Start of Block

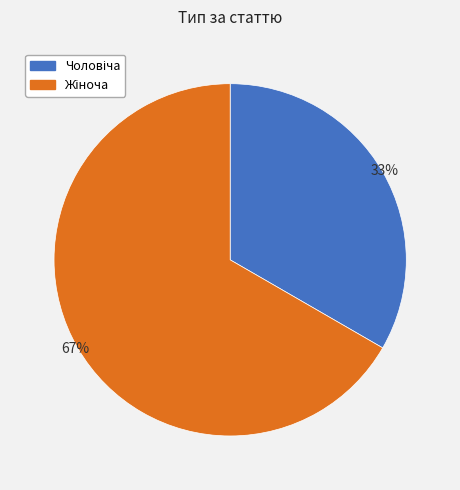

How many slices are in this pie chart?

2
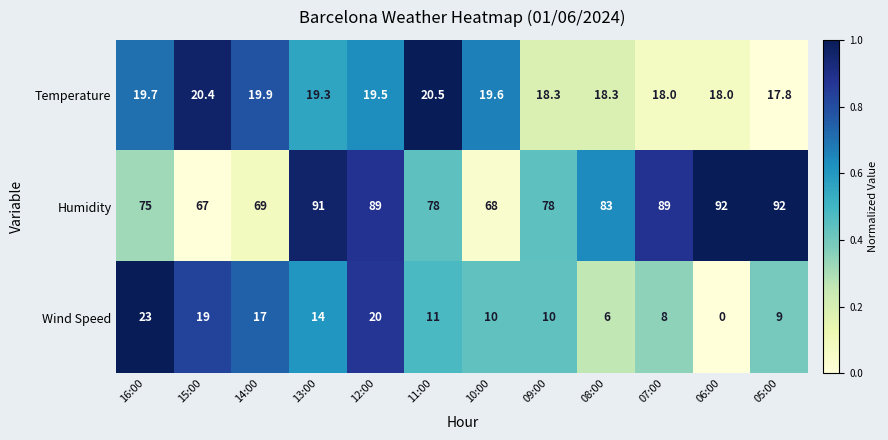

Which series has the largest total across all categories?

Humidity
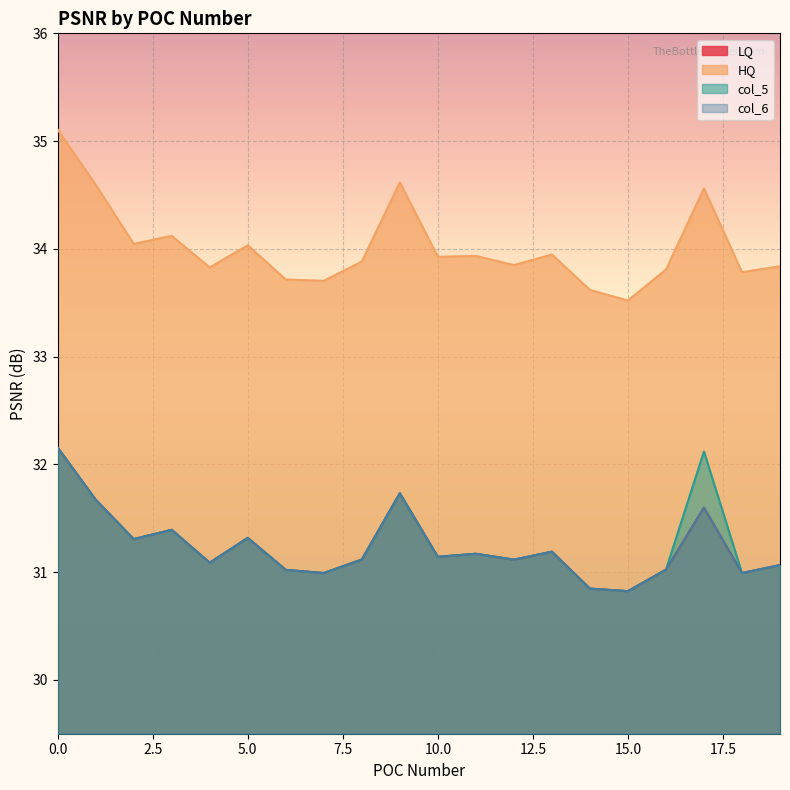

Which category has the lowest value in the col_6 series?

15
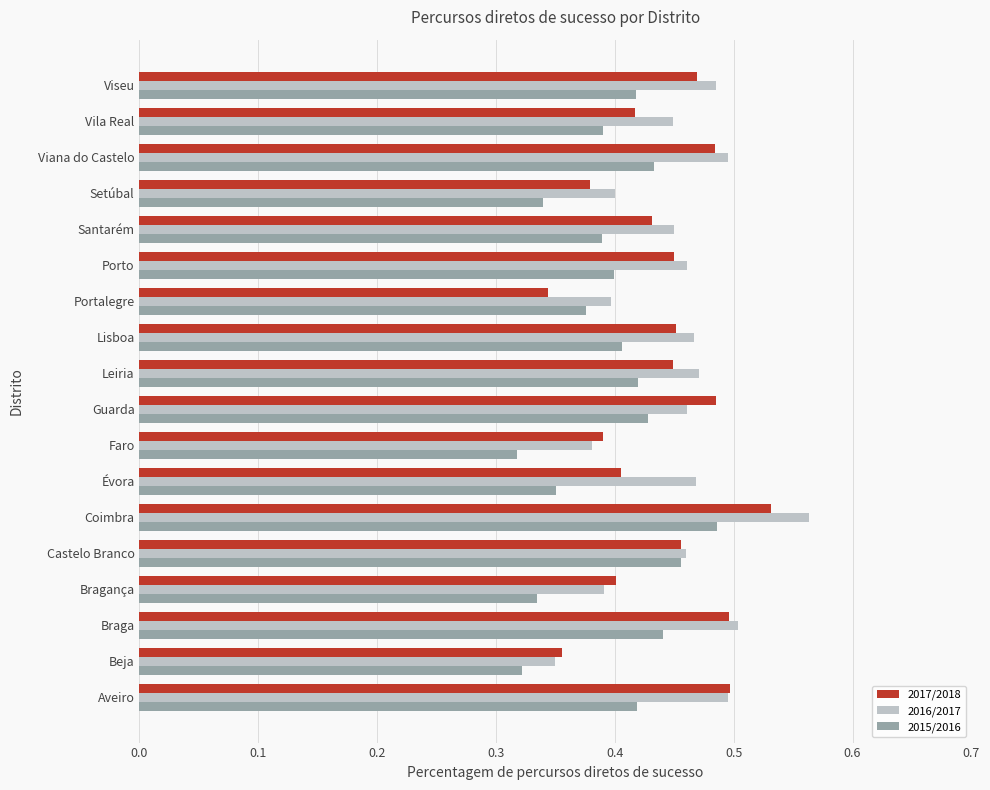

Rank the series by their maximum value, from lowest to highest.

2015/2016, 2017/2018, 2016/2017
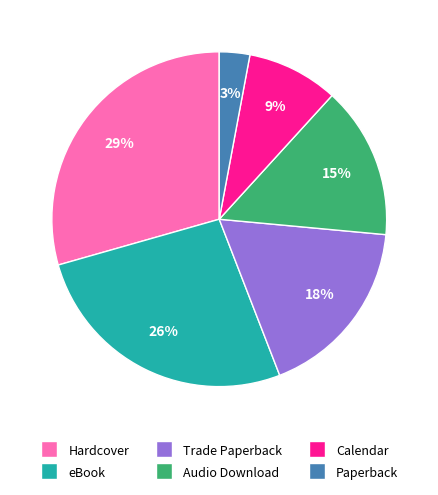

Is there any slice that represents more than half of the pie?

No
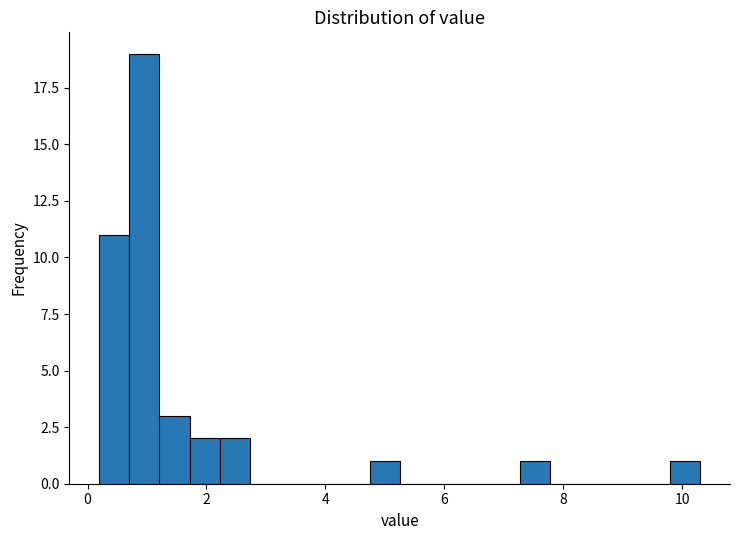

Read against the x-axis, roughly where is the centre of the tallest bar?

1.0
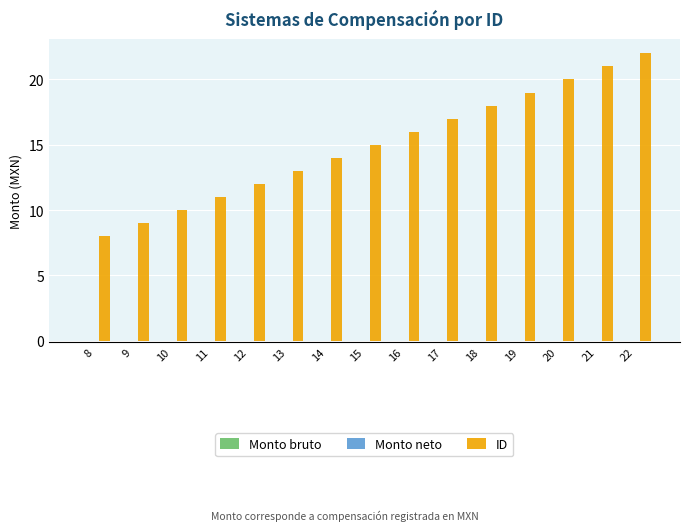

Reading right to left, transcribe all the data shown in this chart.

22	21	20	19	18	17	16	15	14	13	12	11	10	9	8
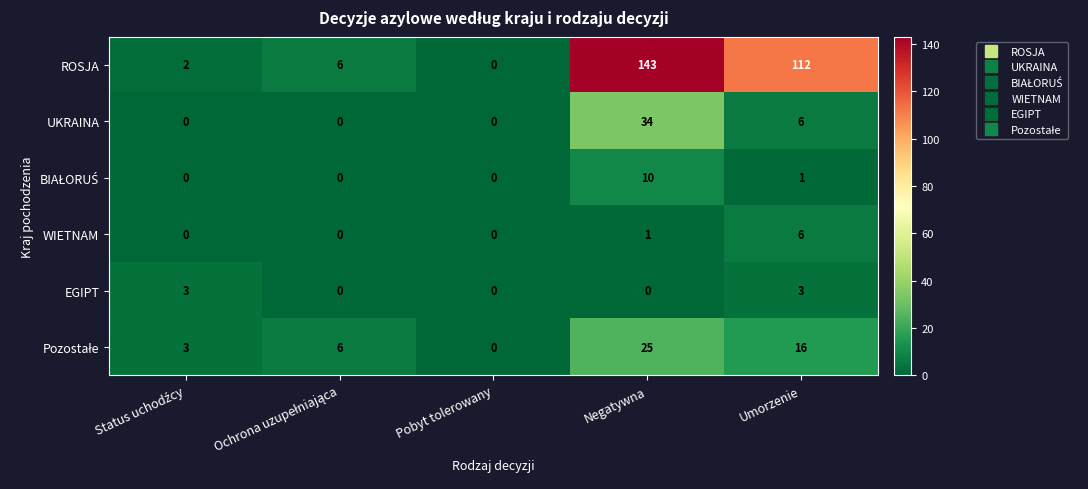

The value of ROSJA at Pobyt tolerowany is -76. True or false?

False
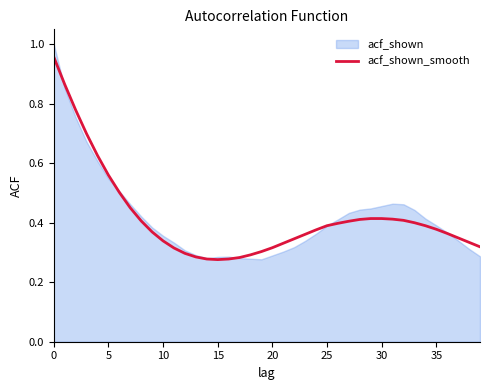

Which label corresponds to the smallest value in the chart?

15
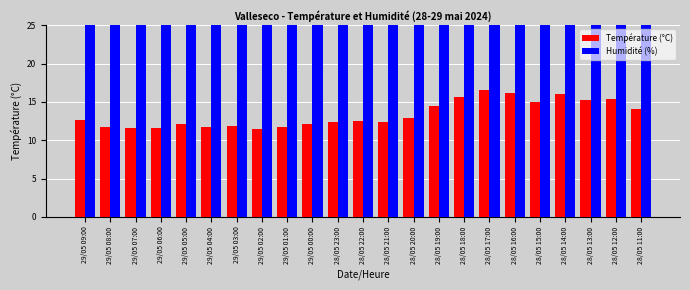

At which category is the sum across all series the highest?

29/05 07:00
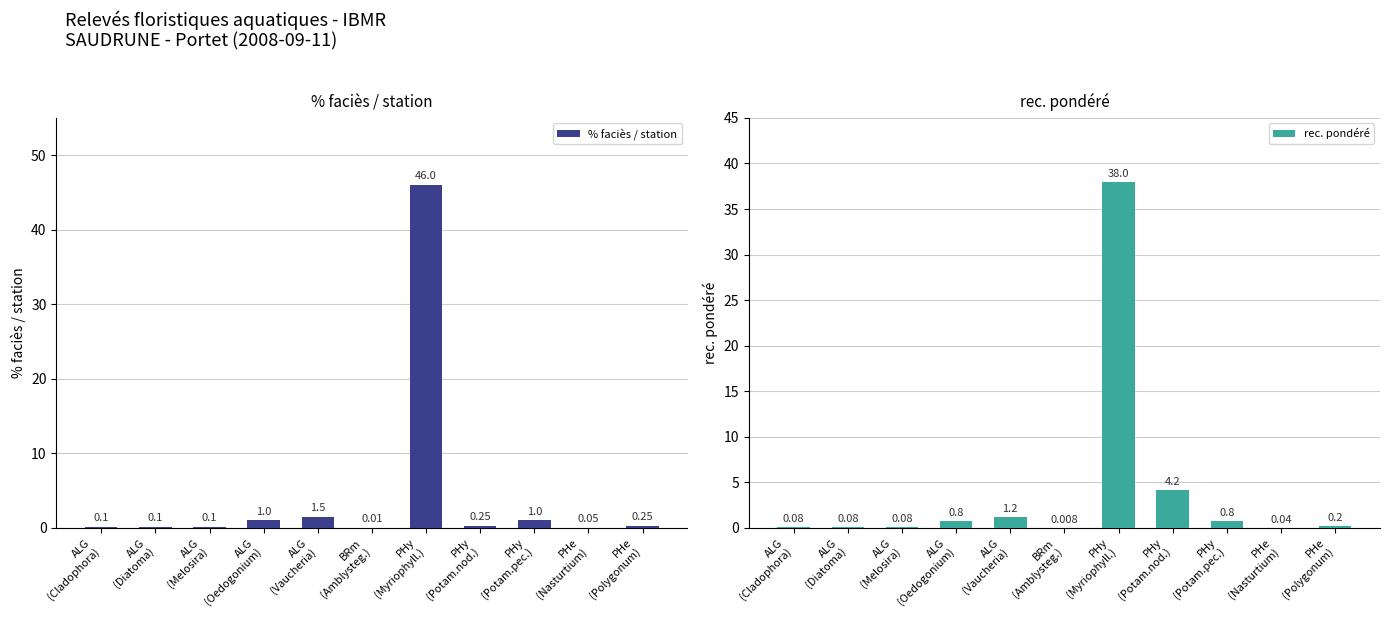

List the series in order of their overall mean, highest first.

% faciès / station, rec. pondéré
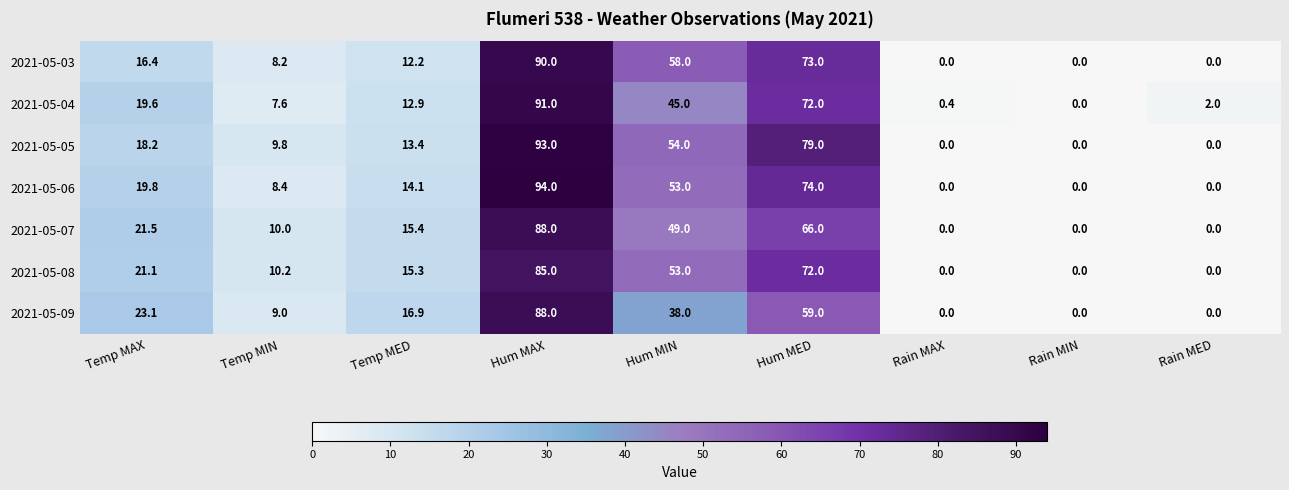

The value of 2021-05-04 at Hum MED is 72.0. True or false?

True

End of Block

* [WORK TO COMPLETE]: Repeat word for word the stretch from the line containing "Read against the" through the end of the items above, leaving the pictures out.

* [FINISHED TASK]:
Read against the x-axis, roughly where is the centre of the tallest bar?

1.0

Reading right to left, transcribe all the data shown in this chart.

22	21	20	19	18	17	16	15	14	13	12	11	10	9	8

The value of ROSJA at Pobyt tolerowany is -76. True or false?

False

Which label corresponds to the smallest value in the chart?

15

At which category is the sum across all series the highest?

29/05 07:00

List the series in order of their overall mean, highest first.

% faciès / station, rec. pondéré

The value of 2021-05-04 at Hum MED is 72.0. True or false?

True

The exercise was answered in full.